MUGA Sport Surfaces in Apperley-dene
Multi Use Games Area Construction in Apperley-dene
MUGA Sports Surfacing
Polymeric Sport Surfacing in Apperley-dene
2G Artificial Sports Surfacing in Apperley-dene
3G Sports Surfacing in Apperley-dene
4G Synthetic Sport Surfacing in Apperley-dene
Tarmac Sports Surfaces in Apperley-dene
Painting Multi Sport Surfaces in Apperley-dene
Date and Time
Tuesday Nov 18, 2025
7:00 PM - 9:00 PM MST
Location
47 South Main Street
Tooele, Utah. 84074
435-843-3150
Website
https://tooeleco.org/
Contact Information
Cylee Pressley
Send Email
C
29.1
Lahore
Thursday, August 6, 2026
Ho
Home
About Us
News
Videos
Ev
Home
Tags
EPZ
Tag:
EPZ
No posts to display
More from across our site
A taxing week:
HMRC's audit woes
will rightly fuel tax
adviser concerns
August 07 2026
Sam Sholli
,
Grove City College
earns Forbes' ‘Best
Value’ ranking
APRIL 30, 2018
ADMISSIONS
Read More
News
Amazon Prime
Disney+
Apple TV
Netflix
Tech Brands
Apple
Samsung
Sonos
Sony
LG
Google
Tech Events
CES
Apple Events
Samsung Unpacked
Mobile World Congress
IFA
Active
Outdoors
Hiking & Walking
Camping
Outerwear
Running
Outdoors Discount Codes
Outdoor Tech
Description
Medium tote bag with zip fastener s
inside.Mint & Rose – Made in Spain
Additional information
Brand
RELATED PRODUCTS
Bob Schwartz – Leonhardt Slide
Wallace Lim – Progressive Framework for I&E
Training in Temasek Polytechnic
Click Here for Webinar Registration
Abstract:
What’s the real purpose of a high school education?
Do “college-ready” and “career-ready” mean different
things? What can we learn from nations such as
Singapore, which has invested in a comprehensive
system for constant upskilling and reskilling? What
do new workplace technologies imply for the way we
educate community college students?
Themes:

WORK ITEM:
Express every line of text in the rows above as a Markdown table with the columns "No." and "Text", numbering the lines consecutively and omitting any blank lines.

RESULT OF THIS EXERCISE:
| No. | Text |
|---|---|
| 1 | MUGA Sport Surfaces in Apperley-dene |
| 2 | Multi Use Games Area Construction in Apperley-dene |
| 3 | MUGA Sports Surfacing |
| 4 | Polymeric Sport Surfacing in Apperley-dene |
| 5 | 2G Artificial Sports Surfacing in Apperley-dene |
| 6 | 3G Sports Surfacing in Apperley-dene |
| 7 | 4G Synthetic Sport Surfacing in Apperley-dene |
| 8 | Tarmac Sports Surfaces in Apperley-dene |
| 9 | Painting Multi Sport Surfaces in Apperley-dene |
| 10 | Date and Time |
| 11 | Tuesday Nov 18, 2025 |
| 12 | 7:00 PM - 9:00 PM MST |
| 13 | Location |
| 14 | 47 South Main Street |
| 15 | Tooele, Utah. 84074 |
| 16 | 435-843-3150 |
| 17 | Website |
| 18 | https://tooeleco.org/ |
| 19 | Contact Information |
| 20 | Cylee Pressley |
| 21 | Send Email |
| 22 | C |
| 23 | 29.1 |
| 24 | Lahore |
| 25 | Thursday, August 6, 2026 |
| 26 | Ho |
| 27 | Home |
| 28 | About Us |
| 29 | News |
| 30 | Videos |
| 31 | Ev |
| 32 | Home |
| 33 | Tags |
| 34 | EPZ |
| 35 | Tag: |
| 36 | EPZ |
| 37 | No posts to display |
| 38 | More from across our site |
| 39 | A taxing week: |
| 40 | HMRC's audit woes |
| 41 | will rightly fuel tax |
| 42 | adviser concerns |
| 43 | August 07 2026 |
| 44 | Sam Sholli |
| 45 | , |
| 46 | Grove City College |
| 47 | earns Forbes' ‘Best |
| 48 | Value’ ranking |
| 49 | APRIL 30, 2018 |
| 50 | ADMISSIONS |
| 51 | Read More |
| 52 | News |
| 53 | Amazon Prime |
| 54 | Disney+ |
| 55 | Apple TV |
| 56 | Netflix |
| 57 | Tech Brands |
| 58 | Apple |
| 59 | Samsung |
| 60 | Sonos |
| 61 | Sony |
| 62 | LG |
| 63 | Google |
| 64 | Tech Events |
| 65 | CES |
| 66 | Apple Events |
| 67 | Samsung Unpacked |
| 68 | Mobile World Congress |
| 69 | IFA |
| 70 | Active |
| 71 | Outdoors |
| 72 | Hiking & Walking |
| 73 | Camping |
| 74 | Outerwear |
| 75 | Running |
| 76 | Outdoors Discount Codes |
| 77 | Outdoor Tech |
| 78 | Description |
| 79 | Medium tote bag with zip fastener s |
| 80 | inside.Mint & Rose – Made in Spain |
| 81 | Additional information |
| 82 | Brand |
| 83 | RELATED PRODUCTS |
| 84 | Bob Schwartz – Leonhardt Slide |
| 85 | Wallace Lim – Progressive Framework for I&E |
| 86 | Training in Temasek Polytechnic |
| 87 | Click Here for Webinar Registration |
| 88 | Abstract: |
| 89 | What’s the real purpose of a high school education? |
| 90 | Do “college-ready” and “career-ready” mean different |
| 91 | things? What can we learn from nations such as |
| 92 | Singapore, which has invested in a comprehensive |
| 93 | system for constant upskilling and reskilling? What |
| 94 | do new workplace technologies imply for the way we |
| 95 | educate community college students? |
| 96 | Themes: |